*TASK GOAL:* Of the entries below, copy only those lines that contain the word "changes".

(EXCERPTED DATA)

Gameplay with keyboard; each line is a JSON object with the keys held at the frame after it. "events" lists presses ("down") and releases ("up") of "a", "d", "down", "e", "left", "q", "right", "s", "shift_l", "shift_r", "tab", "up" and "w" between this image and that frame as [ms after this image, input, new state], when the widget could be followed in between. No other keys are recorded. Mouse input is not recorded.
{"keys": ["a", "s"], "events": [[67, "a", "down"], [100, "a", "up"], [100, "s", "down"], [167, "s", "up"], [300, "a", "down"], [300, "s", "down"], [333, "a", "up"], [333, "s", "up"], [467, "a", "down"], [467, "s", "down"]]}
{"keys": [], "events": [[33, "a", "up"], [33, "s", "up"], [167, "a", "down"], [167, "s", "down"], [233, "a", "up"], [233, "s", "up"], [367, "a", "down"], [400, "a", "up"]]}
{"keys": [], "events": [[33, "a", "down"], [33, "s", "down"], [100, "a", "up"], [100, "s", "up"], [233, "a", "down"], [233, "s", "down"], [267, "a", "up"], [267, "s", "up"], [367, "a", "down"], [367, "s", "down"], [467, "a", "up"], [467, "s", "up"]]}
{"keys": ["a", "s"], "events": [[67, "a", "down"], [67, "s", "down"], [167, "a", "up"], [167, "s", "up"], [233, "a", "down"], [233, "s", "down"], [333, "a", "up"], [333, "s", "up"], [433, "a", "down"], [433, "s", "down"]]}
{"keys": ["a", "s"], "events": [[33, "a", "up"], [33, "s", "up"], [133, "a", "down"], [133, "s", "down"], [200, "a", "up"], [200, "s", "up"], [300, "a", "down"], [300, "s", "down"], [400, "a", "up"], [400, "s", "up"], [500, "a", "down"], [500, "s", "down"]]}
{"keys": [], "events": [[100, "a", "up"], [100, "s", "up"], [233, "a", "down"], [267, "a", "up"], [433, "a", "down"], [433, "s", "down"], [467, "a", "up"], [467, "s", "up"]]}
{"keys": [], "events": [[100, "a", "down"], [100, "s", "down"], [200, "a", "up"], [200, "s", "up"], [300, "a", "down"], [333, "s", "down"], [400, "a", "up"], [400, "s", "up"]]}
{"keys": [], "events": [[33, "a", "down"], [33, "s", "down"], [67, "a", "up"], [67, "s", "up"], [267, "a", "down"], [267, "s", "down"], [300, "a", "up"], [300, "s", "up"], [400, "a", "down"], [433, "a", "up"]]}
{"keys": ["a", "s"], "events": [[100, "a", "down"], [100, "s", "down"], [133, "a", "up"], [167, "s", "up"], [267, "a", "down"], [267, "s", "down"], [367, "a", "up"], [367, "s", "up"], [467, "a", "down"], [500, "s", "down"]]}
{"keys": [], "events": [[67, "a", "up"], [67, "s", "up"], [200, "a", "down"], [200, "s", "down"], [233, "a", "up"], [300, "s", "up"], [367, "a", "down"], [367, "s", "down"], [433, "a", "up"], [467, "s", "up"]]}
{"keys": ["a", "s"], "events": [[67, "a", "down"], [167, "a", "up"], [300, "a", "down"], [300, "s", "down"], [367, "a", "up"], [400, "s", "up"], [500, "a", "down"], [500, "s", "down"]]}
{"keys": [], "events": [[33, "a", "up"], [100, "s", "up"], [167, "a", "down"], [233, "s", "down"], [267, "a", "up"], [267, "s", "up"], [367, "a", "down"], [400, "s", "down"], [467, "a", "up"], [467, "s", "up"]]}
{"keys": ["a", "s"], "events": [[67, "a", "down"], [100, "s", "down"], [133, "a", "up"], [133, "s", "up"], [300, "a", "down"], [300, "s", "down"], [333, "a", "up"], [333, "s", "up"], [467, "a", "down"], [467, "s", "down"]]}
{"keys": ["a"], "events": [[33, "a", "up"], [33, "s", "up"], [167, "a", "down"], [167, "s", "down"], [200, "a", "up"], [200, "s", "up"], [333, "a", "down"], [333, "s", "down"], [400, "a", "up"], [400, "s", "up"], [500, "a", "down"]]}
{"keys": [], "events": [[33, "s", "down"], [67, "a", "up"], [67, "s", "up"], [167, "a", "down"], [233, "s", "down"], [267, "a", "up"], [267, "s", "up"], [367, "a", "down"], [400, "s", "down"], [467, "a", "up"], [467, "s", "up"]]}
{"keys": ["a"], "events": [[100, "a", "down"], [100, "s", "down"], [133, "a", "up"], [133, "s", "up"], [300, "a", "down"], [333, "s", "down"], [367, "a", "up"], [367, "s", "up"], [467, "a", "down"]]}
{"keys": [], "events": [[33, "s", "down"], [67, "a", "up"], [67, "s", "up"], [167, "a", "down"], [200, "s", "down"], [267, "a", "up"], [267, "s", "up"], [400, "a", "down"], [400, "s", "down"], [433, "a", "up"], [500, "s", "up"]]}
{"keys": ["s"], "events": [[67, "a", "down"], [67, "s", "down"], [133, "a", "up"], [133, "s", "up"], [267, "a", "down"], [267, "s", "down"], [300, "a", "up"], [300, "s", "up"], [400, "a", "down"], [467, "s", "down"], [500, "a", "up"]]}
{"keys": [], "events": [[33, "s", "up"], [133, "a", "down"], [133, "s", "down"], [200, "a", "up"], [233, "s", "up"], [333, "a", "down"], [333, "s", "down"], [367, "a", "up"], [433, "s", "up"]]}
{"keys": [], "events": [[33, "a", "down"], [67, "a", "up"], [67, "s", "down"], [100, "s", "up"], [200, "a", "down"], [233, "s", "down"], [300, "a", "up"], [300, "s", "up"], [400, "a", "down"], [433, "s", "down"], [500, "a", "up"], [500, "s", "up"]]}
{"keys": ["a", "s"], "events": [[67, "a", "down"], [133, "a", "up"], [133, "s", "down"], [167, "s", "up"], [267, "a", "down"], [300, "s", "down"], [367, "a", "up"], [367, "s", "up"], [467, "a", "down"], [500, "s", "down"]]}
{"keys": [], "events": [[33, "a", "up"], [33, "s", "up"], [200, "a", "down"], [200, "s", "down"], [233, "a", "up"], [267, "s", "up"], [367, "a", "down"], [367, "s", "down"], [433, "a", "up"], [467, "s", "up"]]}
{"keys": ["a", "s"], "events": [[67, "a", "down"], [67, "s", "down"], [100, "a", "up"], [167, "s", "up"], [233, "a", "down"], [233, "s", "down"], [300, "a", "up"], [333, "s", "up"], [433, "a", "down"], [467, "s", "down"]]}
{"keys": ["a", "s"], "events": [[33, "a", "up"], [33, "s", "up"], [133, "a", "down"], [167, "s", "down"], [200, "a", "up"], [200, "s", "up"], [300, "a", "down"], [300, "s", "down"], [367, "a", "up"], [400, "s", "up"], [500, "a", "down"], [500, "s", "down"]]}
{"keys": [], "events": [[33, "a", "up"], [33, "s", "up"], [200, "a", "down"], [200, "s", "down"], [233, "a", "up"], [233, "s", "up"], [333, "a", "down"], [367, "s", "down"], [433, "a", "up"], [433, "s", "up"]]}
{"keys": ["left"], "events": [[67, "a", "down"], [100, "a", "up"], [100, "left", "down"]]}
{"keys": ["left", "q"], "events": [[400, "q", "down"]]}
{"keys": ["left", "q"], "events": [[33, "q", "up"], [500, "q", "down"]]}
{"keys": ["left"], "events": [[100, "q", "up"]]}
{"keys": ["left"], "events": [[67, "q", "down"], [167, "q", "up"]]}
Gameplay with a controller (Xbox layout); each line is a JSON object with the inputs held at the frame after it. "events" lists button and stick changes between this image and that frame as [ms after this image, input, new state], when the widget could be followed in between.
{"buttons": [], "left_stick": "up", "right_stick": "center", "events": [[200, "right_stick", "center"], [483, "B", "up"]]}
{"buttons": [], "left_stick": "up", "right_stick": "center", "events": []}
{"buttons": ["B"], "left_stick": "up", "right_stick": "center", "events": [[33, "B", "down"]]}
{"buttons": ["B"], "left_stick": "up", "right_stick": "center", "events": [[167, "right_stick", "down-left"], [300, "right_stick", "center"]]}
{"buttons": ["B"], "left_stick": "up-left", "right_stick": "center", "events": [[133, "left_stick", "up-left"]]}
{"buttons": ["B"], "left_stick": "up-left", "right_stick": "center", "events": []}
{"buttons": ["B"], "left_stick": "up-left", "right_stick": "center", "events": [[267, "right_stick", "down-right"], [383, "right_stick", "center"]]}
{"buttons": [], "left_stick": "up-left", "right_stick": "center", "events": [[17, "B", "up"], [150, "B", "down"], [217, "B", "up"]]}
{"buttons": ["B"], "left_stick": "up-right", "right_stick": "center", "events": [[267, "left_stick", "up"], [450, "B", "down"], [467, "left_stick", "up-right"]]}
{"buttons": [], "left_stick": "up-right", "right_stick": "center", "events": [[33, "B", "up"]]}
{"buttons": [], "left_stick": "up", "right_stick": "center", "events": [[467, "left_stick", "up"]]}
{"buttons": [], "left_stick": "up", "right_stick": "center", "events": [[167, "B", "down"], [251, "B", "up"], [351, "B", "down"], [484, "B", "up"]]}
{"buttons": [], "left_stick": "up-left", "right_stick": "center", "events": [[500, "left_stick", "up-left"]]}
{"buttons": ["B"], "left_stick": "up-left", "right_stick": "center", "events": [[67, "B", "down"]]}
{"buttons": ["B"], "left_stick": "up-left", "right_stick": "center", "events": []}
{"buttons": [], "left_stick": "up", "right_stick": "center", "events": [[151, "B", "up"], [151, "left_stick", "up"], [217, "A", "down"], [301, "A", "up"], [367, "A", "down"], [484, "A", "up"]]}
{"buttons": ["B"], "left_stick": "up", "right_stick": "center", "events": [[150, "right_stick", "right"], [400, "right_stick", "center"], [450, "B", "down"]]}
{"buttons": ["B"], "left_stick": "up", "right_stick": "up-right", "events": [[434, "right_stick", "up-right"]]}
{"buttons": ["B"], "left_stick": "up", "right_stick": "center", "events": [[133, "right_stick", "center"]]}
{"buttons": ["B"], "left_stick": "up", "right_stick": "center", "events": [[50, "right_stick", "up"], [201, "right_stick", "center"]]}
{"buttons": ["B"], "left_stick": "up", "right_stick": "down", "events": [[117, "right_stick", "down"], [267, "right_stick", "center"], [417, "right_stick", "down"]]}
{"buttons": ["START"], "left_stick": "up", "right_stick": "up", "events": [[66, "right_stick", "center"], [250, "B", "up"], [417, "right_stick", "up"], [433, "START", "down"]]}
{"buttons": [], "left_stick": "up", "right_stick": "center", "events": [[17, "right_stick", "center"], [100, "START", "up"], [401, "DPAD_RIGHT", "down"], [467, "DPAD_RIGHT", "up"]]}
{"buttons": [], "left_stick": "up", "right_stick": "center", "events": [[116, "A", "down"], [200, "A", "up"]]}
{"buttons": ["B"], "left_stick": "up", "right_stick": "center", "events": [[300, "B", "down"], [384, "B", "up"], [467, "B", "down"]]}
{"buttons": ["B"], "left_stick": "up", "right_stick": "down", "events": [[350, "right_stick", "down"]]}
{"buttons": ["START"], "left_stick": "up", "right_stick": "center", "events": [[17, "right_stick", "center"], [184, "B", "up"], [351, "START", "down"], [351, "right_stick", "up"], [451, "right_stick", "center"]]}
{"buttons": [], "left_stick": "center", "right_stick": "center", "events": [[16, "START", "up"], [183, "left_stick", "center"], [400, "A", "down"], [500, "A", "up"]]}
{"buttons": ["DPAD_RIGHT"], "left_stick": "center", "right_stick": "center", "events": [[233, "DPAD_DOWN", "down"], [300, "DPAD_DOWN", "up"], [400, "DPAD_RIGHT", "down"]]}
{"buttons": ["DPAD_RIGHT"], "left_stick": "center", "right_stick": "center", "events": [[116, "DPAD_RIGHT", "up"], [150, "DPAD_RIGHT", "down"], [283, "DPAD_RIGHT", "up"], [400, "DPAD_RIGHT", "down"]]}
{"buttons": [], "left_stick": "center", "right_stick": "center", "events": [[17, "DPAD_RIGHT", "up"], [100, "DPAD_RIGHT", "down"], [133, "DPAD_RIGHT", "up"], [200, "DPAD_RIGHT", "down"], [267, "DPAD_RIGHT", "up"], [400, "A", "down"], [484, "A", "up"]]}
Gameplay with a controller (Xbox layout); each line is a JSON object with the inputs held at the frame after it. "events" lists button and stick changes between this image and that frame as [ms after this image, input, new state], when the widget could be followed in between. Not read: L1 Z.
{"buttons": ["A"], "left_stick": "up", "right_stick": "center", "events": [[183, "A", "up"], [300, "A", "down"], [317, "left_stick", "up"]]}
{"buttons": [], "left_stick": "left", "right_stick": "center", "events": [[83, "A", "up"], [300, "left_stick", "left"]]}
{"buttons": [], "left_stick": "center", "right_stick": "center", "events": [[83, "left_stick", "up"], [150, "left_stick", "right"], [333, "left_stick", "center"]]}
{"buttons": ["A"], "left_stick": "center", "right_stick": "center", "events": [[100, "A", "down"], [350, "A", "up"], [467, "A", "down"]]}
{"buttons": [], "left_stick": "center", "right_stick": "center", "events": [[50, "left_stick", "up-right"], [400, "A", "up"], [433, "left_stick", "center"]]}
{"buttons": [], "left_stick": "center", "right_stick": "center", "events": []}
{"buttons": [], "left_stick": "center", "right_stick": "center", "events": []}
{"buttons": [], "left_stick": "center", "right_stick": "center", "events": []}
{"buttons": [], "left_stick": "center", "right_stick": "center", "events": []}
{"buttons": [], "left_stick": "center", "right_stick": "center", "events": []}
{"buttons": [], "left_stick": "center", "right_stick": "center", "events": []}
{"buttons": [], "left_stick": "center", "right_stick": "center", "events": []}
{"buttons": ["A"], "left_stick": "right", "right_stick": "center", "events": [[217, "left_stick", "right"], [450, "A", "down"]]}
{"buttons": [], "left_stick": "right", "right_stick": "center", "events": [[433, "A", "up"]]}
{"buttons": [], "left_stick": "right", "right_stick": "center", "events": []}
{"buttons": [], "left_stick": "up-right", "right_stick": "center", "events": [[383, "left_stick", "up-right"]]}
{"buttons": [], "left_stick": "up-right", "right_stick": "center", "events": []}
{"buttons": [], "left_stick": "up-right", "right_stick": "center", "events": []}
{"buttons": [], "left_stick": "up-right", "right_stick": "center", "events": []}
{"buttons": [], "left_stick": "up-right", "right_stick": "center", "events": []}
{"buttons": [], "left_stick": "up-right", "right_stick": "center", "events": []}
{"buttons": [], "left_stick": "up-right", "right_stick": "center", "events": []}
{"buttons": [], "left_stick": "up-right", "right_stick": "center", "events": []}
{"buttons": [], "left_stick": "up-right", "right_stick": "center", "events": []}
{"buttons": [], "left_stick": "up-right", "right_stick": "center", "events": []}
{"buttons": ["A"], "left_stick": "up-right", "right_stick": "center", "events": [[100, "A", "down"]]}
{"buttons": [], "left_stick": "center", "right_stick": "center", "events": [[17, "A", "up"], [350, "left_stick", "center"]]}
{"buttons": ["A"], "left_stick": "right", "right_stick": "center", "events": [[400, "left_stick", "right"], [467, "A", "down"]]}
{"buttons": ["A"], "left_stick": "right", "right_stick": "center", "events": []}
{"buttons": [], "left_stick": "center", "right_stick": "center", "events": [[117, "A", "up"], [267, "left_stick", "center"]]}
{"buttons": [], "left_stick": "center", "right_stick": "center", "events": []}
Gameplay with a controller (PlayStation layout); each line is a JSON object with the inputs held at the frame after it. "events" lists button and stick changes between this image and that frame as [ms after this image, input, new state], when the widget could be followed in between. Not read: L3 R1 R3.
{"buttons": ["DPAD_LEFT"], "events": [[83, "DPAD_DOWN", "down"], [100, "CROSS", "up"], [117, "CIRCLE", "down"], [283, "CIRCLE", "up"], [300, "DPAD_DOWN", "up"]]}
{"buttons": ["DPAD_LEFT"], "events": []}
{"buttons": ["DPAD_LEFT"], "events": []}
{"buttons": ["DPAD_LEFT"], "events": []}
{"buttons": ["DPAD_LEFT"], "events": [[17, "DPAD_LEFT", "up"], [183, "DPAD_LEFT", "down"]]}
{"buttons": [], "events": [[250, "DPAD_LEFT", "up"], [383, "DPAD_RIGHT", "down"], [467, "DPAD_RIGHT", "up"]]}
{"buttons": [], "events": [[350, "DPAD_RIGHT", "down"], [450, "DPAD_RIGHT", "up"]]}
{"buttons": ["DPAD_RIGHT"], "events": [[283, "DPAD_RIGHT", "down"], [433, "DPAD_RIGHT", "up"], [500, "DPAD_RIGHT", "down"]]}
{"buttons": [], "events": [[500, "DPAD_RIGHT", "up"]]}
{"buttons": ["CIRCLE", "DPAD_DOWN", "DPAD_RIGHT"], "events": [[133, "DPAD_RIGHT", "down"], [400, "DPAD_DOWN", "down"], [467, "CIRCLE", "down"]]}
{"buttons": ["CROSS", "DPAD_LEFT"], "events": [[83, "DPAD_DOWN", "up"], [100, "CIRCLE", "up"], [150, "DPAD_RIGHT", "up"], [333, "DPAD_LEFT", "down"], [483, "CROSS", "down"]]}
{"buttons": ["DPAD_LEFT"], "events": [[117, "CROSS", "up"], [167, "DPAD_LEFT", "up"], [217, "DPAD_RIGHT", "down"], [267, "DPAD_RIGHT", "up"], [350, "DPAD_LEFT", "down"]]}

(End EXCERPTED DATA)

*RESPONSE TO THE TASK:*
Gameplay with a controller (Xbox layout); each line is a JSON object with the inputs held at the frame after it. "events" lists button and stick changes between this image and that frame as [ms after this image, input, new state], when the widget could be followed in between.
Gameplay with a controller (Xbox layout); each line is a JSON object with the inputs held at the frame after it. "events" lists button and stick changes between this image and that frame as [ms after this image, input, new state], when the widget could be followed in between. Not read: L1 Z.
Gameplay with a controller (PlayStation layout); each line is a JSON object with the inputs held at the frame after it. "events" lists button and stick changes between this image and that frame as [ms after this image, input, new state], when the widget could be followed in between. Not read: L3 R1 R3.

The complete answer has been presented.